Severity of Hypertension Mediates the Association of Hyperuricemia With Stroke in the REGARDS Case Cohort Study

Ninad S Chaudhary, S Louis Bridges, Kenneth G Saag, Elizabeth J Rahn, Jeffrey R Curtis, Angelo Gaffo, Nita A Limdi, Emily B Levitan, Jasvinder A Singh, Lisandro D Colantonio, George Howard, Mary Cushman, Matthew L Flaherty, Suzanne Judd, Marguerite R Irvin, Richard J Reynolds
Hypertension 2020, 75 (1): 246-256
Previous studies do not widely support hyperuricemia as a risk factor for stroke and other cardiovascular diseases. We assessed the relationship between hyperuricemia and ischemic stroke (≈900 cases) using a large data set from the REGARDS study (Reasons for Geographic and Racial Differences in Stroke). We employed a case-cohort design (incident stroke cases and randomly selected cohort participants) and weighted Cox-proportional hazard models to estimate the association of serum urate level ≥6.8 mg/dL (ie, hyperuricemia) and 6.0 to <6.8 mg/dL versus <6.0 mg/dL (reference) with incident stroke. Analyses were stratified by race, gender, and age. Mediation of cardiovascular disease comorbidities on the serum urate-stroke association was tested. Hyperuricemia was associated with stroke (hazard ratio, 1.40 [95% CI, 1.10-1.78]) after adjustment for demographic variables and systolic and diastolic blood pressure. This association was substantially attenuated (hazard ratio, 1.17 [95% CI, 0.90-1.51]) by additional covariate adjustment.
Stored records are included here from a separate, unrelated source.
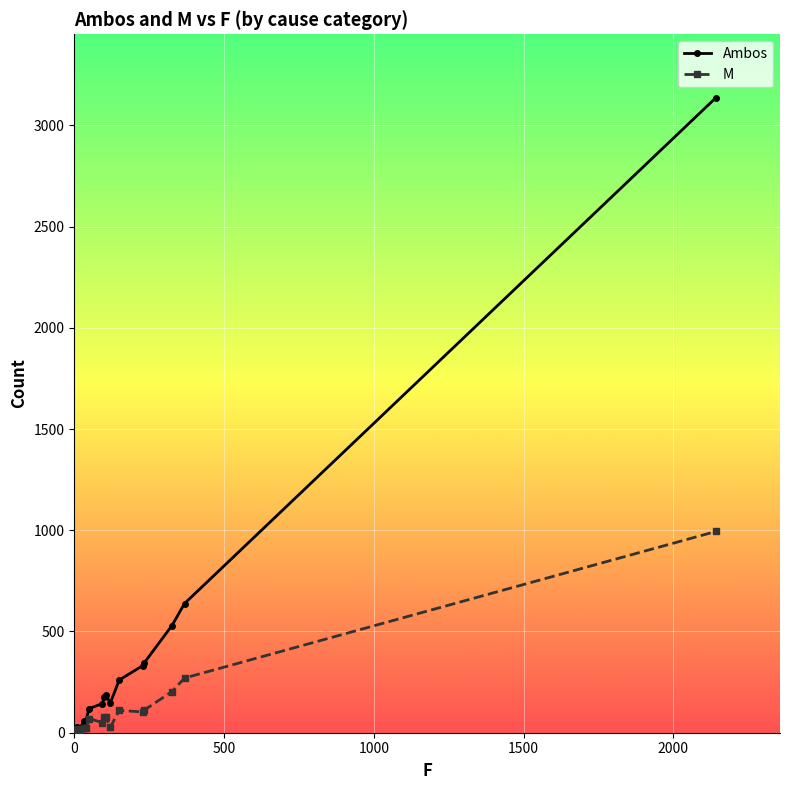

List the series in order of their peak value, lowest first.

M, Ambos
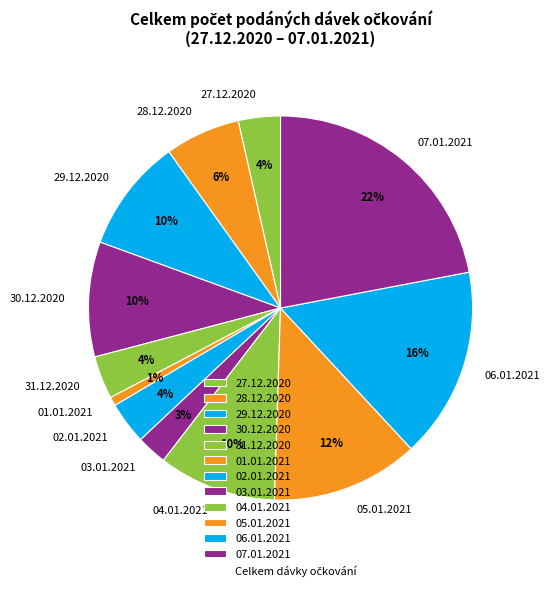

To the nearest percent, what percentage of the pie is 06.01.2021?

16%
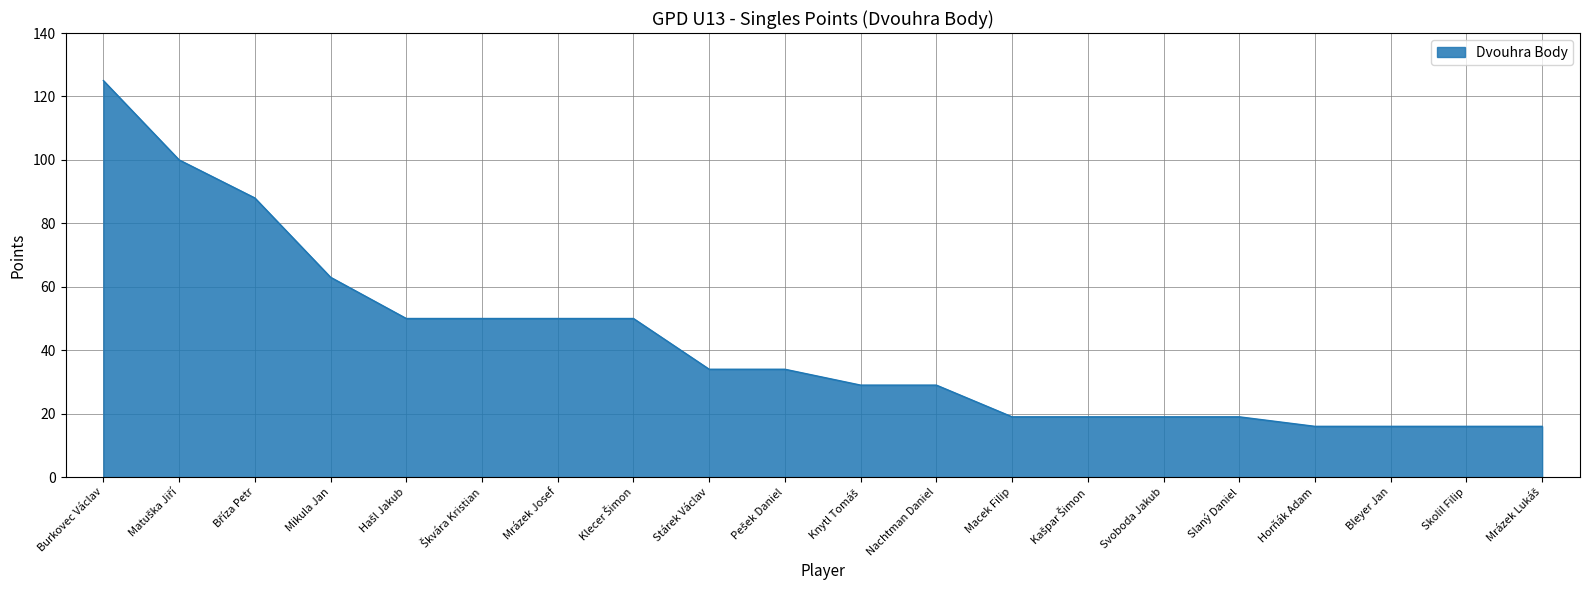

Approximately how many times larger is the value at Svoboda Jakub compared to Macek Filip?

1.0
In particular, apparent treatment-resistant hypertension (systolic blood pressure ≥140 mm Hg or diastolic blood pressure ≥90 mm Hg on 3 antihypertensive medications or use of ≥4 antihypertensive medications) and the count of antihypertensive medication classes significantly reduced the effect of hyperuricemia on ischemic stroke. Specifically, apparent treatment-resistant hypertension and number of antihypertensive, respectively, mediate 45% and 43% of the association. There was no effect modification in the association between hyperuricemia and stroke by age, race, or gender. We conclude that hyperuricemia may be a risk factor for stroke. The substantial attenuation of this association by apparent treatment-resistant hypertension and number of antihypertensive suggests that severe hypertension may be a mediator.